## What the exercise asks
Go to the line holding "A. Install and" in the entries below and write out exactly every line down to and including the line holding "C. In the event".

## Raw data
-*-
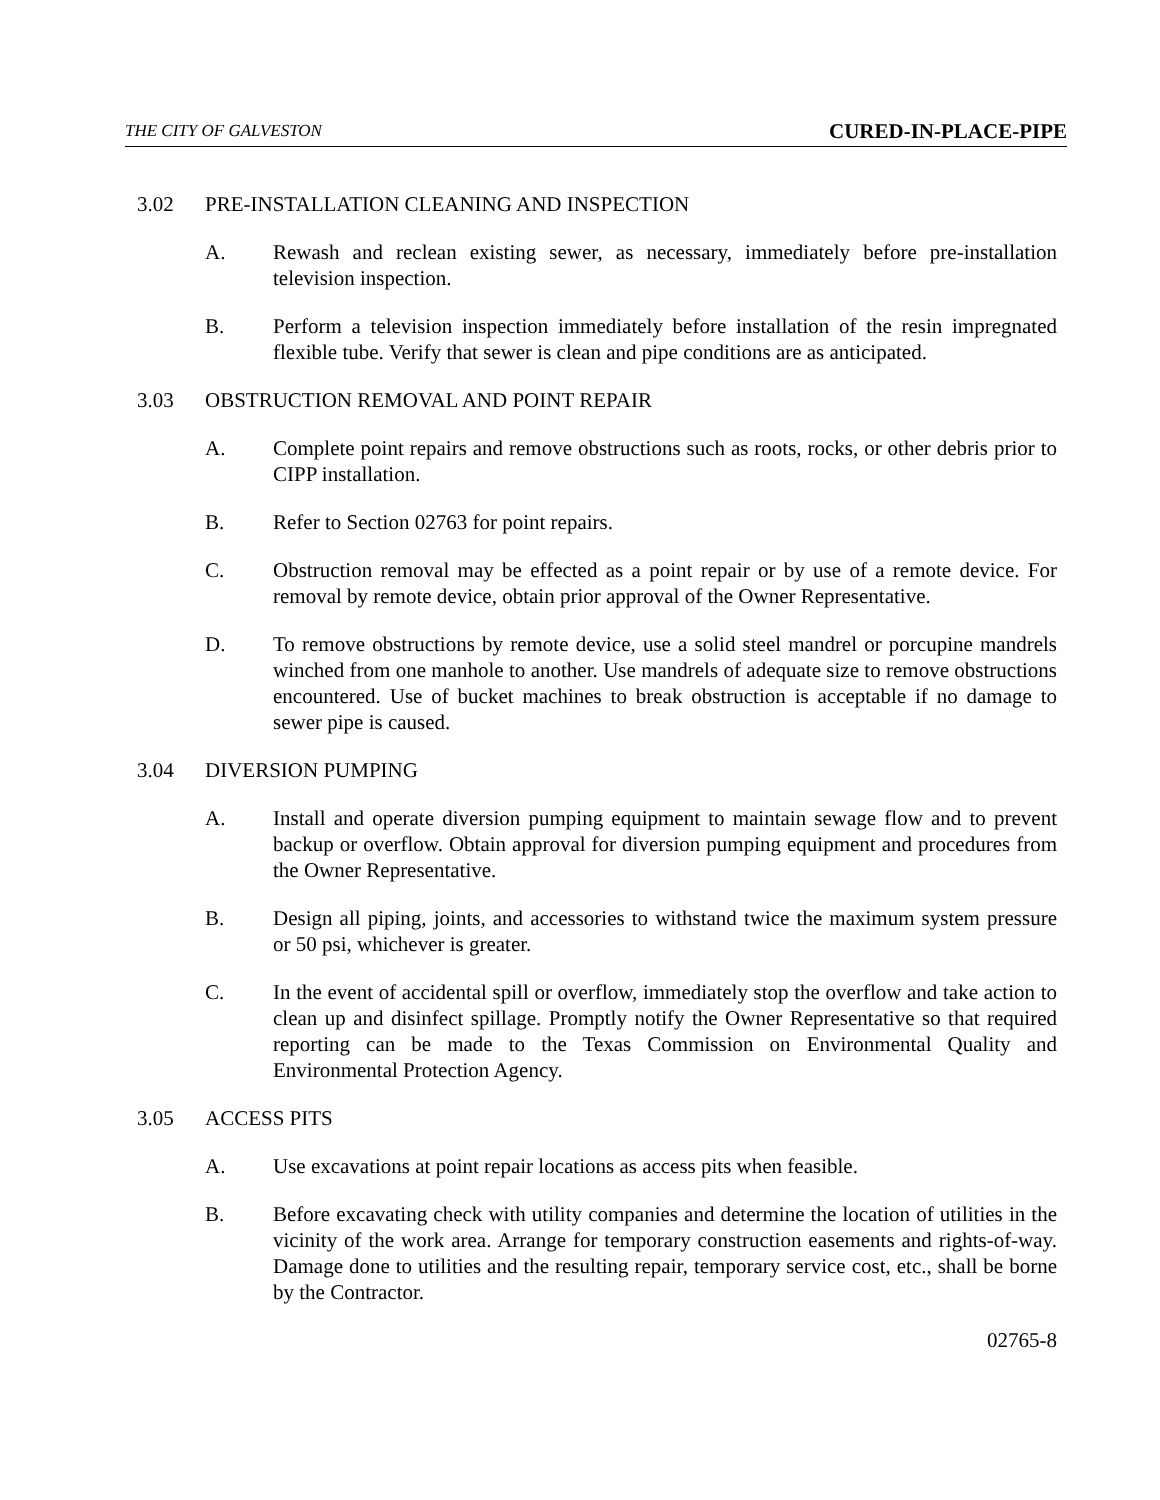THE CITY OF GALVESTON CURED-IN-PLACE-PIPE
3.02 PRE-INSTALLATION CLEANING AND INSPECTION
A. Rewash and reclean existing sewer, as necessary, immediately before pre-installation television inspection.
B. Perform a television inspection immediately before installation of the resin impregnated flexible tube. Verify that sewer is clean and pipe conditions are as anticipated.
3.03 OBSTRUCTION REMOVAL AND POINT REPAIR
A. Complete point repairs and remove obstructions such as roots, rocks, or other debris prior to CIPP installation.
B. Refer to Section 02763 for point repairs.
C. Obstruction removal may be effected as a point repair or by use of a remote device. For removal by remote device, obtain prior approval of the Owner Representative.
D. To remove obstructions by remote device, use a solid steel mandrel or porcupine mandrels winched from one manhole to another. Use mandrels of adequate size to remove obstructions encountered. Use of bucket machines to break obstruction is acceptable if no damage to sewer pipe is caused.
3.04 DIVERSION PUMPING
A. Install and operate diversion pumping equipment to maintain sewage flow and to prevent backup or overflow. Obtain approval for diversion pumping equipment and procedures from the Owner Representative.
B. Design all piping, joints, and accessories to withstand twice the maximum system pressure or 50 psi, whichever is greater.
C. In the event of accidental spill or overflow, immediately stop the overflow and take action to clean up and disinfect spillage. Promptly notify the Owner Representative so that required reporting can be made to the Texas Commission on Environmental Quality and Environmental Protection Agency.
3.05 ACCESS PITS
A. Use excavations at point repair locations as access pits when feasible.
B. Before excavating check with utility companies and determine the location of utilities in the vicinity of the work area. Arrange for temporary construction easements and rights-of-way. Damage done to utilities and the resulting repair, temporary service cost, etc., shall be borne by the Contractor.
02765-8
-*-
## Result
A. Install and operate diversion pumping equipment to maintain sewage flow and to prevent backup or overflow. Obtain approval for diversion pumping equipment and procedures from the Owner Representative.
B. Design all piping, joints, and accessories to withstand twice the maximum system pressure or 50 psi, whichever is greater.
C. In the event of accidental spill or overflow, immediately stop the overflow and take action to clean up and disinfect spillage. Promptly notify the Owner Representative so that required reporting can be made to the Texas Commission on Environmental Quality and Environmental Protection Agency.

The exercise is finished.